Small (<2 cm), asymptomatic gastric subepithelial lesions (SELs) arising from the muscularis propria are frequently managed conservatively through follow-up, since most represent gastrointestinal stromal tumors (GISTs) with a favorable prognosis or benign lesions. This study aimed to evaluate the role of endoscopic ultrasound (EUS) in the long-term surveillance of such lesions.

Methods

We conducted a retrospective multicenter study including patients with incidentally detected, asymptomatic, gastric SELs ≤20 mm arising from the muscularis propria who underwent EUS-based surveillance. Clinical outcomes (iron deficiency anemia, epigastric pain, weight loss) and EUS changes (mucosal ulceration, enlargement ≥25% of the initial main diameter as suggested by previously published studies, change in the EUS pattern of the lesions) were analyzed together with risk factors for size increase and diagnosis of GISTs.

Results

A total of 150 patients (38.7% male; median age 62 [IQR 55-68] years) were followed for a median of 49 (IQR 22–96) months.

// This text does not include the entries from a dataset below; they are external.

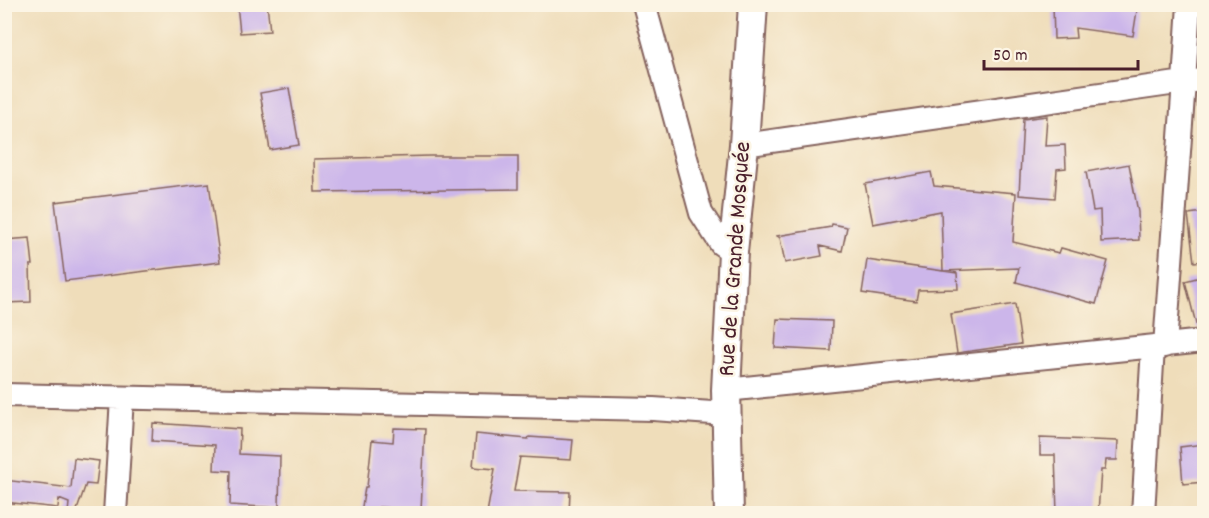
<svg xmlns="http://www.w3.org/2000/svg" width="1209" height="518" font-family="Dekko,sans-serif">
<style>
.building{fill:#ccb6ea}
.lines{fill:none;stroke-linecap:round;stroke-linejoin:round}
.minor-casing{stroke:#84625d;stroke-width:26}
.tertiary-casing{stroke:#84625d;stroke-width:32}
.minor{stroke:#fff;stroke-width:22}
.tertiary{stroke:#fff;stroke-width:28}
.labels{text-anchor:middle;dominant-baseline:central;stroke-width:5;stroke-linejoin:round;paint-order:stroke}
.street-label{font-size:24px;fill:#4a1f2b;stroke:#fcf5e5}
</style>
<rect width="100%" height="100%" fill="#fcf5e5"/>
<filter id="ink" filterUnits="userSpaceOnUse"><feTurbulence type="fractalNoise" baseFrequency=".0167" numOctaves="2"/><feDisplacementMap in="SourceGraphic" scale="12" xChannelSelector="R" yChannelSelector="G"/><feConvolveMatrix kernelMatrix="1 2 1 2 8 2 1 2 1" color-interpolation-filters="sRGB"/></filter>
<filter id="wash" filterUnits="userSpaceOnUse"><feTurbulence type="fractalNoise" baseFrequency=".008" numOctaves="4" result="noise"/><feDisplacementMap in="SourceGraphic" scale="24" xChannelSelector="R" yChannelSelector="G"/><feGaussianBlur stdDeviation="1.35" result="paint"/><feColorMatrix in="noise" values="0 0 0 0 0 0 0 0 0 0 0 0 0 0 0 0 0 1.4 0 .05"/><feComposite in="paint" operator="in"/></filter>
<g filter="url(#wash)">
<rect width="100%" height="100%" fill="#efddba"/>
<g id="blocks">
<path class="building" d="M237 4H267L270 31 240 33Z
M1053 4H1138L1133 36 1075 28 1076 38 1054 39Z
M289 88 299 145 270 150 260 93Z
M1047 116 1045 146 1065 145 1066 168 1057 169 1055 198 1019 195 1023 119Z
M430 156H518V189L315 192 314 159Z
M1129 164 1138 212 1139 240 1101 242 1100 210 1093 211 1086 172Z
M931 172 934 186 1016 193 1013 242 1059 253 1061 248 1108 261 1096 304 1016 282 1019 268 943 271 941 211 873 224 865 184Z
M209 183 220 262 65 281 55 202Z
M1204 212V261L1194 262 1188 214Z
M832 224 847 227 842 251 820 246 822 256 785 263 780 238 777 236 831 227Z
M30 238 33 265H30L31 302 4 303V240Z
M867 260 957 273 958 289 918 290 916 301 862 293Z
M1204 276V328H1197L1185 281Z
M1015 304 1021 344 957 353 951 314Z
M777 319 832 321 831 351 775 348Z
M153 423 240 429 239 454 280 456 279 508 230 505 231 471 214 470 215 445 152 441Z
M394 428 425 429 421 510 379 507 378 513H361L365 487H367L372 440 393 442Z
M476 434 528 439 529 437 573 440 571 460 520 457 514 491 570 492 569 513H487L495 469 473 467Z
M1040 438 1118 441 1117 460H1106L1105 470H1101L1098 513H1057L1055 455H1040Z
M1204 444V482L1183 484 1180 447Z
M74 458 99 461 96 485 86 484 76 513H68L69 503 59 499 58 508 4 502V480L71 488Z"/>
</g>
</g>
<g filter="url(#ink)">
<use href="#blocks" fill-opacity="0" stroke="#84625d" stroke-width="1.5"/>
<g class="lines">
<defs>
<path id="minor" d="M644 4 701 213 721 244 733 252
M744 145 1184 82 1189 4
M1165 346 1184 82 1204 80
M726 390 1204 341
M4 395 653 409 727 414
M115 514 122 398
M1143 514 1153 347"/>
<path id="tertiary" d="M729 514 726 390 733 252 744 145 753 4"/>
</defs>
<use href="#minor" class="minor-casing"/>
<use href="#tertiary" class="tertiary-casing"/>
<use href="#minor" class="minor"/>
<use href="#tertiary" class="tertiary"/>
</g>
</g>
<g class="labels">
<g class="street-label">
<text transform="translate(736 259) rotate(-86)">Rue de la Grande Mosquée</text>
</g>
</g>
<rect width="1209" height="518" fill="none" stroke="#fcf5e5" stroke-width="24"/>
<path d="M984 60v9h154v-9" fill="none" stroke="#4a1f2b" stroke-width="3"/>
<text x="993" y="60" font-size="18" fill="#4a1f2b" stroke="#fcf5e5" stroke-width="4.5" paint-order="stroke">50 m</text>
</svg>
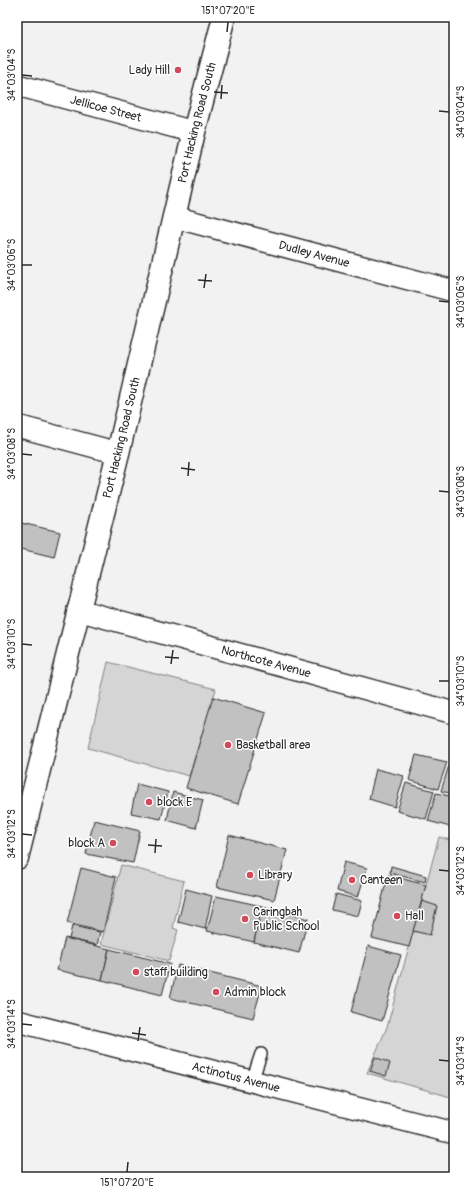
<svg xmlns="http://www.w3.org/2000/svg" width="471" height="1194" font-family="Pangolin,sans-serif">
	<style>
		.green { fill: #d5d5d5; stroke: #808080 }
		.building { fill: #c1c1c1; stroke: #2b2b2b }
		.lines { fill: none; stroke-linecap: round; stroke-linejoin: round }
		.service-casing { stroke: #2b2b2b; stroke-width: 14 }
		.minor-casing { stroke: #2b2b2b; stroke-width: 24 }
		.tertiary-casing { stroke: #2b2b2b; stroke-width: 25 }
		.service { stroke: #fff; stroke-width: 11 }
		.minor { stroke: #fff; stroke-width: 21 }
		.tertiary { stroke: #fff; stroke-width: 22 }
		.ticks { fill: none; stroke: #2b2b2b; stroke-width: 1.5 }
		.poi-dot { fill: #d1495b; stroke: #fff; stroke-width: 1.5 }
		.labels { text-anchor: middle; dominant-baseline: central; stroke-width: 3; stroke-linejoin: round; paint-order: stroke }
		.poi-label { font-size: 12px; fill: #2b2b2b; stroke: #fff; text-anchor: start }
		.street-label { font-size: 12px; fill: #2b2b2b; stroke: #fff }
		.neatline { fill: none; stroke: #2b2b2b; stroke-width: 1.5 }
		.ticks-label { font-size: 10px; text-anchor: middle; fill: #2b2b2b }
	</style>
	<rect width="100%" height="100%" fill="#f2f2f2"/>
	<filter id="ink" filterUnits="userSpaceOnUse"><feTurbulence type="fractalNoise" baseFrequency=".025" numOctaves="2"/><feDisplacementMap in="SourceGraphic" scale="8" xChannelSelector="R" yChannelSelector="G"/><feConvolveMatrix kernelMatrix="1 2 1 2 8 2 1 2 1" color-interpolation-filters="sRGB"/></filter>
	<g filter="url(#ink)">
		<g class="green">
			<path d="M 108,662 L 216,689 L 189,776 L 88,748 Z"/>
			<path d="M 439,837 L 454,841 L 454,1098 L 367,1073 L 387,1027 Z"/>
			<path d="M 121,865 L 184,881 L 173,928 L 178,930 L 169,961 L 101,944 Z"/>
		</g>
		<g class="building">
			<path d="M 17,522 L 60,532 L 54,557 L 17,548 Z"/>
			<path d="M 213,697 L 266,713 L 238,804 L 186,788 Z"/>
			<path d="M 416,755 L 447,762 L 438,789 L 409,780 Z"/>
			<path d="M 449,765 L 454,766 L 454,794 L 441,791 Z"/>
			<path d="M 376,769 L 404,776 L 395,807 L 369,799 Z"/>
			<path d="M 406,783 L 434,791 L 426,819 L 397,811 Z"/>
			<path d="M 137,784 L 168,792 L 161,819 L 131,813 Z"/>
			<path d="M 173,792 L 203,800 L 196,828 L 167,820 Z"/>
			<path d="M 436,793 L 454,797 L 454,828 L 428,821 Z"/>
			<path d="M 94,820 L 140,831 L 133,863 L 86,854 Z"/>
			<path d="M 229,835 L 287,850 L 274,900 L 217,887 Z"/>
			<path d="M 344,862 L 367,868 L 358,897 L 337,891 Z"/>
			<path d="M 391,866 L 426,876 L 425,882 L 390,873 Z"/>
			<path d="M 81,868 L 116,877 L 103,932 L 67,923 Z"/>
			<path d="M 388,875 L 426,885 L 409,947 L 372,938 Z"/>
			<path d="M 186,889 L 212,896 L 205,929 L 178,922 Z"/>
			<path d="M 336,894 L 362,901 L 358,916 L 332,910 Z"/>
			<path d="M 216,896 L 262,906 L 254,942 L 207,931 Z"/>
			<path d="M 422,901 L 437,906 L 430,935 L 413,931 Z"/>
			<path d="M 262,906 L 308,919 L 299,953 L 254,942 Z"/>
			<path d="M 72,926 L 100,932 L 97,945 L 69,939 Z"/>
			<path d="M 65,938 L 109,949 L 102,980 L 57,970 Z"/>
			<path d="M 368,946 L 401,955 L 382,1021 L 351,1012 Z"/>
			<path d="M 109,949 L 170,964 L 162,995 L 102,980 Z"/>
			<path d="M 178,965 L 262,986 L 253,1018 L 170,998 Z"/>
			<path d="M 375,1057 L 390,1063 L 386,1076 L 370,1071 Z"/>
		</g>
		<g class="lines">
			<defs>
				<path id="service" d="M 252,1081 L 261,1054"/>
				<g id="minor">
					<path id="s1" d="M 17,85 L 194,132"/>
					<path id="s2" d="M 174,217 L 454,291"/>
					<path d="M 17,426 L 118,453"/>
					<path id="s3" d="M 78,610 L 454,713"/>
					<path id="s4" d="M 17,1021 L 454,1133"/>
				</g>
				<g id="tertiary">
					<path id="s5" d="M 17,858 L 118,453 L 194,132 L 224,17"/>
				</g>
			</defs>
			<use href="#service" class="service-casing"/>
			<use href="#minor" class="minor-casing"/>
			<use href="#tertiary" class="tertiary-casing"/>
			<use href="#service" class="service"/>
			<use href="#minor" class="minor"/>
			<use href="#tertiary" class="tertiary"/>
		</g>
	</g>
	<path class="ticks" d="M 227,32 L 228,22M 22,75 L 32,76M 214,92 L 228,93M 221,99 L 222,85M 439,111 L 449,112M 22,265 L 32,265M 198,280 L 212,281M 204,288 L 206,274M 439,301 L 449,302M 22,454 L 32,455M 181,468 L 195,470M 188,476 L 189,462M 439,491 L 449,492M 22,644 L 32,645M 165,657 L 179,658M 171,664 L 173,650M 439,681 L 449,681M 22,834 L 32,835M 148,845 L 162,846M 155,853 L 156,839M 439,870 L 449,871M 22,1024 L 32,1025M 132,1033 L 146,1035M 138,1041 L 140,1027M 439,1060 L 449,1061M 127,1172 L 128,1162"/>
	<g class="poi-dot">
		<circle cx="178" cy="70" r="4"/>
		<circle cx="228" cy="745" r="4"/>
		<circle cx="149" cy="802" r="4"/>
		<circle cx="113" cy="843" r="4"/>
		<circle cx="250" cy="875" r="4"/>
		<circle cx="352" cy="880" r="4"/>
		<circle cx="397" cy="916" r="4"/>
		<circle cx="245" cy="919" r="4"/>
		<circle cx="136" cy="972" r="4"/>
		<circle cx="216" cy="992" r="4"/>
	</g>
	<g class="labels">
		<g class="poi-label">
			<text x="170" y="70" text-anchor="end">Lady Hill</text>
			<text x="236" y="745">Basketball area</text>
			<text x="157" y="802">block E</text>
			<text x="105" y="843" text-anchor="end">block A</text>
			<text x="258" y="875">Library</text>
			<text x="360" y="880">Canteen</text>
			<text x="253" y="912">Caringbah<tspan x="253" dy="14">Public School</tspan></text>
			<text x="405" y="916">Hall</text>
			<text x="144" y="972">staff building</text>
			<text x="224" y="992">Admin block</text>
		</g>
		<g class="street-label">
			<text stroke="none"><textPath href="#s1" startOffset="92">Jellicoe Street</textPath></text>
			<text stroke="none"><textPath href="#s5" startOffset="757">Port Hacking Road South</textPath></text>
			<text stroke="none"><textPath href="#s2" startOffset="145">Dudley Avenue</textPath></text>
			<text stroke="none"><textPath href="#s5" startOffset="433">Port Hacking Road South</textPath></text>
			<text stroke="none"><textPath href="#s3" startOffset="195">Northcote Avenue</textPath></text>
			<text stroke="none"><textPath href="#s4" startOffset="226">Actinotus Avenue</textPath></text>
		</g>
	</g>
	<rect width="471" height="1194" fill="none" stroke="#fff" stroke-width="44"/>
	<rect x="22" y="22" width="427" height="1150" class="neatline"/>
	<g class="ticks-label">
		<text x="228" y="14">151°07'20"E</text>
		<text transform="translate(11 75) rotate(-90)" y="4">34°03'04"S</text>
		<text transform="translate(460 112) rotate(-90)" y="4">34°03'04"S</text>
		<text transform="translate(11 265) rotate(-90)" y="4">34°03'06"S</text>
		<text transform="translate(460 302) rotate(-90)" y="4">34°03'06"S</text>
		<text transform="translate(11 454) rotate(-90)" y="4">34°03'08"S</text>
		<text transform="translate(460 492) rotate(-90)" y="4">34°03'08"S</text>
		<text transform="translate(11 644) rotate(-90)" y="4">34°03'10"S</text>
		<text transform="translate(460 681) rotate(-90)" y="4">34°03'10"S</text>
		<text transform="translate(11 834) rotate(-90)" y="4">34°03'12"S</text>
		<text transform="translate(460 871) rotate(-90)" y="4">34°03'12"S</text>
		<text transform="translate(11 1024) rotate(-90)" y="4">34°03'14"S</text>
		<text transform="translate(460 1061) rotate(-90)" y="4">34°03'14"S</text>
		<text x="127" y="1186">151°07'20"E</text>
	</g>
</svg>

No patient developed lesion-related symptoms. Thirty-five lesions (23.3%) demonstrated a ≥25% increase in size, which was significantly associated with age (P = 0.02), a ≥5% size increase at 1 year (P <0.001) and histologically confirmed GIST (P = 0.001). Histological diagnosis was obtained in 42 cases, with 22 confirmed GISTs. On multivariate analysis predictors of GIST included location in the gastric fundus or cardia (OR 0.94 (0.86 – 0.98); P = 0.05), baseline diameter for each mm (OR 1.17 (1.03 – 1.38); P = 0.01), ≥5% enlargement at 1 year (OR 4.7 (1.1 – 20.5); P = 0.04), and size increase during follow-up for each % (OR 1.02 (1.01 – 1.04); P = 0.02). A resulting composite model was developed to predict the risk of having a GIST according to SEL location (fundus = 0 points; body or antrum = 1 point), basal SEL size (≥10 mm = 1 point), 5% increase at 1-year (2 points). The prevalence of GIST was 0%, 4.4%, 6.3%, 34.8%, 43.8% in case of scores = 0, 1, 2, 3, 4 respectively; patients with a composite score >2 showed an Odd ratio 13.3 (95% confidence interval 4.39 - 39.9; P value <0.001) for a diagnosis of GIST.

Conclusions

Our multicenter study confirms that EUS-based surveillance is a safe and effective strategy for small, asymptomatic gastric SELs of the muscularis propria. Most lesions remain stable over time, but younger age, baseline size >1 cm, location in the fundus and early growth identify patients at higher risk of clinically relevant progression or GIST diagnosis. In such cases, closer EUS follow-up and tissue acquisition should be prioritized, while resection may be considered. Emerging techniques such as contrast-enhanced EUS, elastography and the incorporation of artificial intelligence in EUS image interpretation may further refine the risk stratification, but histology remains essential to guide management.